48.4. Configuring Connections

  1. In IPSecuritas, open the "Connections", "Edit connections" menu.

  2. Create a new connection using the "New" button and give it a name (in this example Intra2net System).

  3. In the "General" menu, under "Remote IPSec Device" enter the DNS name of the remote side or if necessary the external IP address of the Intra2net system.

  4. On "Local Side", set "Endpoint Mode" to "Host" and enter the virtual IP that the Mac client should use for the VPN. Contrary to the field description, the IP is not optional, even if you selected "mode-cfg" in the configuration on the Intra2net system. The IP must be the same as specified there.

  5. With "Remote Side" set "Endpoint Mode" to "Network" and enter the address of the network behind the Intra2net system. The netmask is entered in CIDR notation; 24 (bit) corresponds to 255.255.255.0.

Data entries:
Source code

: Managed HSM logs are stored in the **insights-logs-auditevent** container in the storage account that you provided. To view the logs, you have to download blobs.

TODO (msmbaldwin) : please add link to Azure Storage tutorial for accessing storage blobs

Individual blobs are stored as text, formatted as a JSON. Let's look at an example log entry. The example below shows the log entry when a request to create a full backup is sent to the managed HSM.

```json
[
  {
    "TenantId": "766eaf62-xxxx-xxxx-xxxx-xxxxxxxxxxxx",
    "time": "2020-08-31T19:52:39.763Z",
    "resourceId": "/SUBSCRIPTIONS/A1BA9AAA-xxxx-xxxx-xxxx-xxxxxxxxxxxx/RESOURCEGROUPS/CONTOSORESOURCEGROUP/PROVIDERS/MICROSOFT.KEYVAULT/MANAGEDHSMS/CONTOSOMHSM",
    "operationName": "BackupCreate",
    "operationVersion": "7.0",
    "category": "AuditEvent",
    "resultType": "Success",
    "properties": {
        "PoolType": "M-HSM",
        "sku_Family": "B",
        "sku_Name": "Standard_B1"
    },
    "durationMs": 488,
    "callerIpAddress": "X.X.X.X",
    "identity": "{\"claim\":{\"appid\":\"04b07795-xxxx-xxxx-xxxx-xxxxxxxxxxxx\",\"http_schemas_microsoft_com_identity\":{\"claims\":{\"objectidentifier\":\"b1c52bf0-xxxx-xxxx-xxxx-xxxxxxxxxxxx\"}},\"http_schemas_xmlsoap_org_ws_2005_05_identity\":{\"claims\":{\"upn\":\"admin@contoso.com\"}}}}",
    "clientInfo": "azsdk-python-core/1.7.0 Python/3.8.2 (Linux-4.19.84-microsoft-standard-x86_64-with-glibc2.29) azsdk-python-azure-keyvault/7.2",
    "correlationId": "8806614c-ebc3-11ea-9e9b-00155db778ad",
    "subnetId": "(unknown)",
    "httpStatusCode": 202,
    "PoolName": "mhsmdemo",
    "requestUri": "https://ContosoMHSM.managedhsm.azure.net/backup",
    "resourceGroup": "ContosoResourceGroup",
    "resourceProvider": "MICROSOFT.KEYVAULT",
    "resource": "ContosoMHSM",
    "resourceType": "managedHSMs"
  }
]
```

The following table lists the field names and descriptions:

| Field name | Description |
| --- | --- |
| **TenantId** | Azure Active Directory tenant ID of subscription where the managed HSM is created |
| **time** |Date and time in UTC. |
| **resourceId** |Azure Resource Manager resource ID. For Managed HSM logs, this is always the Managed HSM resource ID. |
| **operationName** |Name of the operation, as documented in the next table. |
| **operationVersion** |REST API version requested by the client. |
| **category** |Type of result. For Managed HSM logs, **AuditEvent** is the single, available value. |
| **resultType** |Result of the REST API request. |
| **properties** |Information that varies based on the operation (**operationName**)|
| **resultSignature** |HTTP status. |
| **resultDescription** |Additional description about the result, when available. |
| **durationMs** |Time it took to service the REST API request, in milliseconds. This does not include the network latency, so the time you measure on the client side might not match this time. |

● PROBLEM SET
a) Using the IPSecuritas connection steps, decide whether each statement agrees with the text. Give yes or no for each, along with the deciding words of the text. (i) A new connection is created with the "New" button. (ii) The virtual IP on the "Local Side" may be left out when "mode-cfg" is selected on the Intra2net system. (iii) For the "Remote Side", "Endpoint Mode" is set to "Host".
b) Print everything in the IPSecuritas connection steps from "1. In IPSecuritas, open" down to "as specified there.".

● ANSWER SECTION
a)
(i) Yes: "Create a new connection using the "New" button and give it a name"
(ii) No: "Contrary to the field description, the IP is not optional, even if you selected "mode-cfg" in the configuration on the Intra2net system."
(iii) No: "With "Remote Side" set "Endpoint Mode" to "Network""

b)
1. In IPSecuritas, open the "Connections", "Edit connections" menu.

  2. Create a new connection using the "New" button and give it a name (in this example Intra2net System).

  3. In the "General" menu, under "Remote IPSec Device" enter the DNS name of the remote side or if necessary the external IP address of the Intra2net system.

  4. On "Local Side", set "Endpoint Mode" to "Host" and enter the virtual IP that the Mac client should use for the VPN. Contrary to the field description, the IP is not optional, even if you selected "mode-cfg" in the configuration on the Intra2net system. The IP must be the same as specified there.